Using lapply to make boxplots of a variable list

However, none of them quite cover what I want, since my ggplot also includes a stat_function which references the variable. I also would like the output in separate graphs. Is there a way to write the ggplot code so that it will run through all of the variables at once (so sepal length, sepal width, petal length, petal width)? I have the variables that I want to run the normality tests on already saved to a separate dataframe, so there's no need to subset.

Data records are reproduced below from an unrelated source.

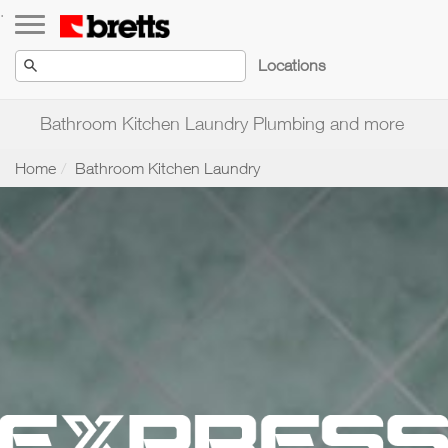
Toggle navigation
.
Locations
Bathroom Kitchen Laundry Plumbing and more
Home
Bathroom Kitchen Laundry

Finally, is there a way that I could package the 3 steps together (normality tests, histogram, and qq plot) into one function?


Solution

  • The goal here is to try to replace whenever you have Sepal.Length for a generic variable. After that, you can make a function and call it for each variable. Then, it's simple to generalize a loop that will return all the results at once.

    library(datasets)
    library(tidyverse)
    library(skimr)
    library(pastecs)
    
    data(iris)
    #-- Function
    testVarNormality <- function(var, data) {
        # descriptive statistics and normality tests
        skim_res <- skim(data[,var])
        desc_stats <- round(stat.desc(data[,var], basic = FALSE, norm = TRUE), digits = 3)
    
        # histogram with normality curve
        hist <- ggplot(data, aes_string(var)) + 
            geom_histogram(aes(y = ..density..), bins = 10, colour = "black", fill = "white") +
            labs(x = var, y = "Density") + 
            stat_function(fun = dnorm, args = list(mean = mean(data[,var]), sd = sd(data[,var])), colour = "black", size = 1)
    
        # qqplot
        qqplot <- qplot(sample = data[,var])
    
        list(skim_res = skim_res, desc_stats = desc_stats, histogram = hist, qqplot = qqplot)
    }
    #-- 1 function call
    sepal_length_res <- testVarNormality("Sepal.Length", iris)
    sepal_length_res$histogram
    sepal_length_res$qqplot
    
    #-- Calling for all columns (except species)
    all_res <- lapply(colnames(iris)[1:4], testVarNormality, iris)
    names(all_res) <- colnames(iris)[1:4]
    #-- Get a result example
    all_res$Sepal.Width$histogram
    

    ----

    How to do it by species:

    irisBySpecies <- split(iris, iris$Species)
    #-- Nested list
    
        res_byGroup <- lapply(
            irisBySpecies,
            function(species_data) {
                res4species <- lapply(colnames(species_data)[1:4], testVarNormality, species_data)
                names(res4species) <- colnames(iris)[1:4]
                return(res4species)
            }
        )
        names(res_byGroup) <- names(irisBySpecies)
    

    Note that I had to make an anonymous function to do this. There are probably more elegant ways to do the code for the original function that would make it easier to apply per group, but this way is quite generalizable.